Strandloper
http://www.oocities.org/strandloper2003

Cut or uncut?

WHEN men go in the buff, one thing is immediately apparent in their appearance: whether they are circumcised or uncircumcised.

It should be no big deal – in the Western world, there are large communities that, for one reason or another, do circumcise their sons, and others that do not. Nobody should look askance at those of the other persuasion, even if you’re the only one in a crowd who’s different.

In the Ancient world, though, it was a big deal. For the Ancient Greeks and those others – including the Romans – that followed their culture, there were very strict rules about what was proper and what was improper when one was naked.

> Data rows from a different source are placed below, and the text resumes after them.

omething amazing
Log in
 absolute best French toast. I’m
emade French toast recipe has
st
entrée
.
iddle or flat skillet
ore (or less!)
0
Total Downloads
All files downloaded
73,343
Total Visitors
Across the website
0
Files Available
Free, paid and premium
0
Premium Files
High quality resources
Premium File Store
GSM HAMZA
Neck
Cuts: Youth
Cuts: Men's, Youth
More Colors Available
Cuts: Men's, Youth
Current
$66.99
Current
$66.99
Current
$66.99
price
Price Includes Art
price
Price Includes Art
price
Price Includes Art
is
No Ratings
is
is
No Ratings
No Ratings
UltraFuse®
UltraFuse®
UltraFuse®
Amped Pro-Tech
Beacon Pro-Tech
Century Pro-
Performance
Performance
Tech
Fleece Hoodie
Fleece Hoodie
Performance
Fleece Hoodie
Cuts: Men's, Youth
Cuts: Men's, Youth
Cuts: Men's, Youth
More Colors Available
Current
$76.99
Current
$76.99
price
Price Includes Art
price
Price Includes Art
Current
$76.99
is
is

As mentioned in this article, it was regarded as being barbarian to have body hair of any kind. And every male had to have a foreskin, because it concealed the glans penis. Exposing that was regarded (when one was in public) as being obscene.

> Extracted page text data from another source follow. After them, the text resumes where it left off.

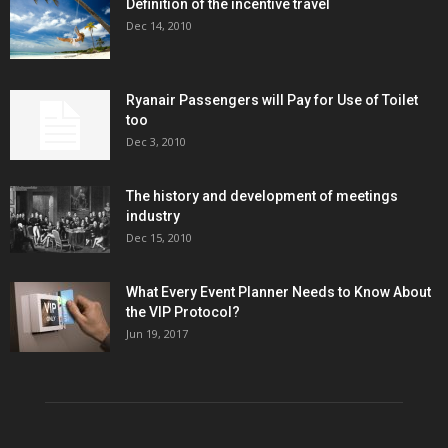
Definition of the incentive travel
Dec 14, 2010
Ryanair Passengers will Pay for Use of Toilet
too
Dec 3, 2010
The history and development of meetings
industry
Dec 15, 2010
What Every Event Planner Needs to Know About
the VIP Protocol?
Jun 19, 2017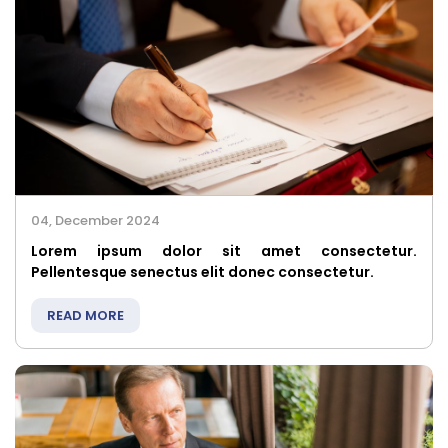
04, December 2024
Lorem ipsum dolor sit amet consectetur.
Pellentesque senectus elit donec consectetur.
READ MORE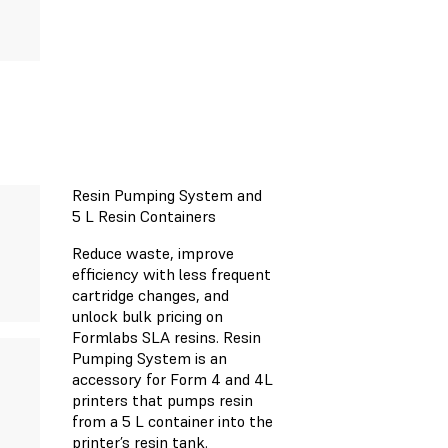
Resin Pumping System and
5 L Resin Containers
Reduce waste, improve
efficiency with less frequent
cartridge changes, and
unlock bulk pricing on
Formlabs SLA resins. Resin
Pumping System is an
accessory for Form 4 and 4L
printers that pumps resin
from a 5 L container into the
printer’s resin tank.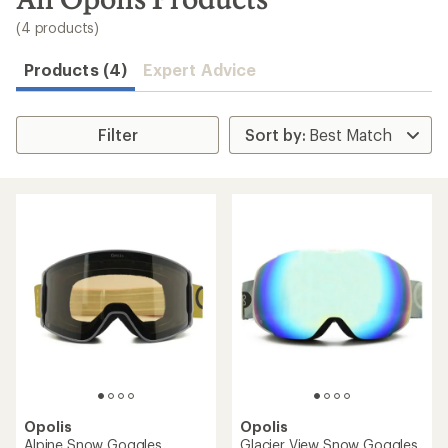
to
search
(4 products)
results
Products (4)
Expert Advice
Filter
Opolis
Opolis
Alpine Snow Goggles
Glacier View Snow Goggles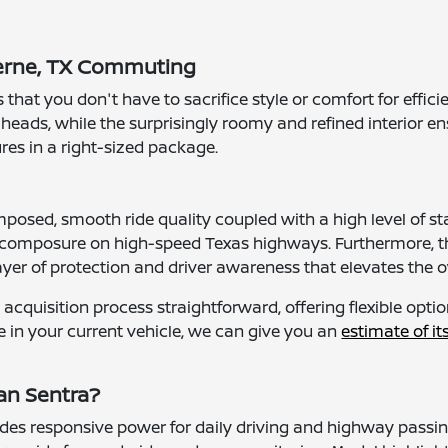
oerne, TX Commuting
hat you don't have to sacrifice style or comfort for effici
 heads, while the surprisingly roomy and refined interior en
res in a right-sized package.
posed, smooth ride quality coupled with a high level of stan
 composure on high-speed Texas highways. Furthermore, t
yer of protection and driver awareness that elevates the ov
cquisition process straightforward, offering flexible opt
e in your current vehicle, we can give you an
estimate of it
an Sentra?
ides responsive power for daily driving and highway passin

It doesn’t seem to have crossed their minds that what is obscene in mixed company is the erectile penis, not simply the exposed glans penis.

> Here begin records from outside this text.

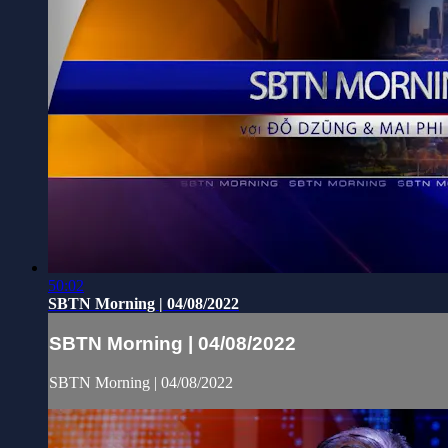
50:02
SBTN Morning | 04/08/2022
SBTN Morning | 04/08/2022
SBTN Morning | 04/08/2022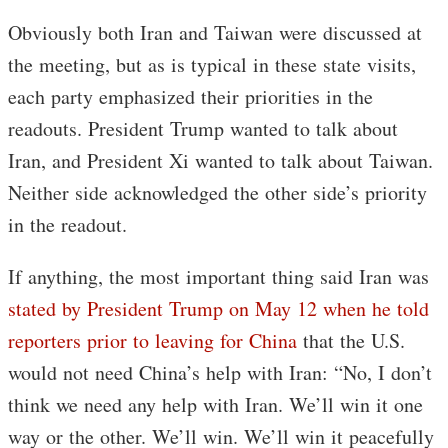
Obviously both Iran and Taiwan were discussed at
the meeting, but as is typical in these state visits,
each party emphasized their priorities in the
readouts. President Trump wanted to talk about
Iran, and President Xi wanted to talk about Taiwan.
Neither side acknowledged the other side’s priority
in the readout.
If anything, the most important thing said Iran was
stated by President Trump on May 12 when he told
reporters prior to leaving for China
that the U.S.
would not need China’s help with Iran: “No, I don’t
think we need any help with Iran. We’ll win it one
way or the other. We’ll win. We’ll win it peacefully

Their rules for that kind of thing were different from ours, too, since they had a high regard for homosexual relations between adult men and boys in the gymnasium – but I won’t go into that aspect here.

However, for Greeks and Romans this arrangement – that is, being naked and hairless, and having a foreskin – was perfectly acceptable.

One ethnic group stood out in this crowd, however: Jews.

By and large, Jews weren’t interested in being part of these aspects of Greek culture – gymnastics and athletics.

They kept largely to their own society, where nakedness was much more restricted. That is not to say that there were no occasions when men or women were naked together, since they did bath (in this the sexes remained apart, however). Indeed, for women, ritual baths were of great religious significance, and among the Orthodox, they still are today.

When men bathed in company, it was apparent to all who was Jewish, since every Jewish boy is required to be circumcised at the age of eight days, and those who miss out on this (for whatever reason) are still expected to be circumcised as adults.

It is recorded in Acts 16:1-3 that the Apostle Paul personally circumcised Timothy, the son of a Greek father and a Jewish mother, so that he would be accepted in the Jewish communities where the two would be working as missionaries.

Jews and Greeks did not live in rigidly separated communities.

Many Greeks and Romans were attracted to the Jewish way of life, to the extent that there were groups of Gentiles in each city who were known as God-fearing people. Special seating was provided for God-fearers (both Jew and Gentile) at the stadiums, so that they would not have to mix with the out-and-out pagans.

And in the other direction there were some Jews who aspired to the Greek way of life, and wanted to take part in gymnastics and athletics.

Here, of course, there was an immediate stumbling block: the lack of a foreskin.

Jews aspiring to athletics had to undergo a painful operation that would provide them with an artificial foreskin.

In athletics today, this is an entirely irrelevant consideration, because modern athletes are clothed.

There are those naturist idealists who look forward to a time when competitors in the Olympic Games will be naked, as they were at Ancient Olympia.

It is to be hoped that, if this ideal is attained, it will not be required of male competitors to be either circumcised or uncircumcised – or, indeed, hairless or hairy[1] – and that all these conditions would be seen as being decent.

– Strandloper

For a further discussion of circumcision, see this article.



[1] My personal preference would be for not removing body hair, as outlined in other articles, but it would be restrictive to either forbid body hair or to make it compulsory.